Я пишу Вам: пришлите, как будто уже все готово, или я послал Вам деньги на это. Но Вы обещались — вот все данные, на чем основано мое требование.
Ивану Якимовичу и с семейством объявите мое искреннейшее почтение и благодарность за их хлеб соль.
Что английский дьякон? уехал? и с чем?[63] весьма интересуюсь знать.
Справедливы-ли слухи о Чикмареве, что он будет получать каждогодно 6000,000 рублей асс. в год из Англии? Если справедливы, то сделайте милость, предложите ему от имени нашей американской церкви, не сделает ли он какого пожертвования? Ему стоить положить 100,000 в ломбард единовременно, и здесь будем, существовать церковь и даже две; а ему 100,000 стоят менее, чем мне 10 рублей. А ежели и миллион положить ему, то же значить, что мне 500 рублей.

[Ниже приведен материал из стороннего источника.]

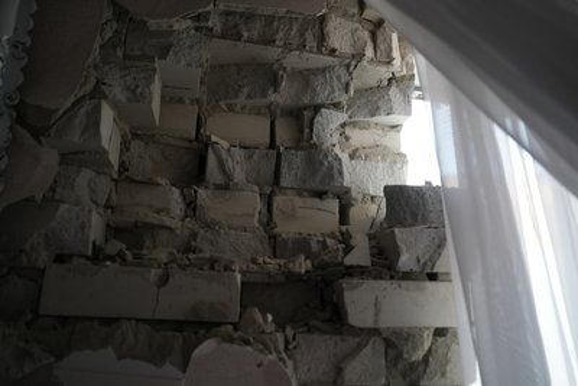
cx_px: 289
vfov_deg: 46.4
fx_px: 450
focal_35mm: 28
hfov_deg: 65.5
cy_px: 193
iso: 4000
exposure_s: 1/200
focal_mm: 28
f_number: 2.8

Прежде чем Вы узнаете как-нибудь, а может быть уже и знаете, я расскажу Вам, а Вы расскажите Владыке[64] и, если он велит, то и графу[65], а более никому. Еще прежде, чем кто-либо думал о том сане, который я ношу, я даль слово некоторым — вступить в компанию золотопромышленности в Сибири. И будучи в сем сане, я не взял своего слова и под чужим именем вступил (впрочем не знаю, может быть, наша компания рушилась), взяв в ней 10 участков. Разделив детям по участку, 4 оставил себе. Дело уже далеко зашло; я, будучи в Иркутске, отдал 5000 асс. и другие пять тысяч поручил отдать, когда потребуют. Впрочем я, положив свои деньги, совершенно спокоен. Не удастся? Буди воля Господня. Это будет значить, что Ему не угодно, чтобы я имел деньги. Удастся — приму, как от руки Господней и употреблю их на общую пользу. Как Бог свят: ежели на мои четыре участка достанется хотя-бы ½, миллиона (что очень вероятно, ибо некто Асташев достал в один год 84 пуда золота, а из этого количества мне-бы досталось 300 тысяч руб.), то 400,000 кладу в ломбард на вечные времена с тем, чтобы проценты употреблялись в пользу церквей Камчатской епархии и преимущественно миссии, а остальные 100,000 раздам на бедных моих родственников — мне самому ничего не надо: ряса будет, а какой-нибудь монастырь даст и кусок хлеба[66]. Ах? кажется, лишнее я сказал, но что сказал, то сказал. Видно, что нужно; переписывать уж не буду: некогда. Прошу Вас покорнейше, что можно и что велит Владыка, сообщите Татьяне Борисовне из писем моих и из официальных бумаг: я ей почти ничего не писал; некогда, да и не смел.
Ваш старый знакомый и мой приятель, г. Ротчев, ныне выехал из Америки. Он и его умная супруга расскажут Вам обо мне. Рекомендую Вам г. Ротчева, как честного, благородного, деятельного и опытного по хозяйственной части, да и перо не выпадет из рук.
3-го мая, в дополнение о Колошах. — Сегодня у Колош кончилось мировою, чему служить доказательством, что они убитых сожгли вместе, и хотели на мировой попировать, но выдача рому им прекращена совершенно. Итак, сей день весьма памятен в Колошской епархии.
Оба убитые Колоша показали удивительный героизм. Раненый прежде, когда опомнился и пришел в себя, то, почувствовав, что рана его перевязана (нашим доктором), тотчас велел снять перевязку, чтобы скорее умереть, и чрез несколько часов померь. Второй сам вышел на жертву мщения; его подняли на копья и бросили замертво; родственники взяли его к себе в дом, и он чрез нисколько времени пришел в себя и сказал: отдайте меня нашим неприятелям, мне уж не ожить, пусть они лучше меня добьют, чем умирать или быть убиту кому-нибудь из старших в роде моем; и его вынесли. И лишь только его вынесли, то тотчас мстители напали на него и убили, но не тиранили.
Таких героев в Колошах сплошь и рядом, можно сказать. Они не боятся смерти. Отчего? Оттого, что не знают, что будет по смерти. И христианские мученики не боялись смерти. Отчего? Оттого, что они ощущали — чувствовали, что будет по смерти. Итак, смерти могут не бояться только те, которые не знают и которые деятельно знают — ощущают, что будет по смерти. А все мы, только знающие и внутренно не извещенные в уповаемых не можем не бояться смерти.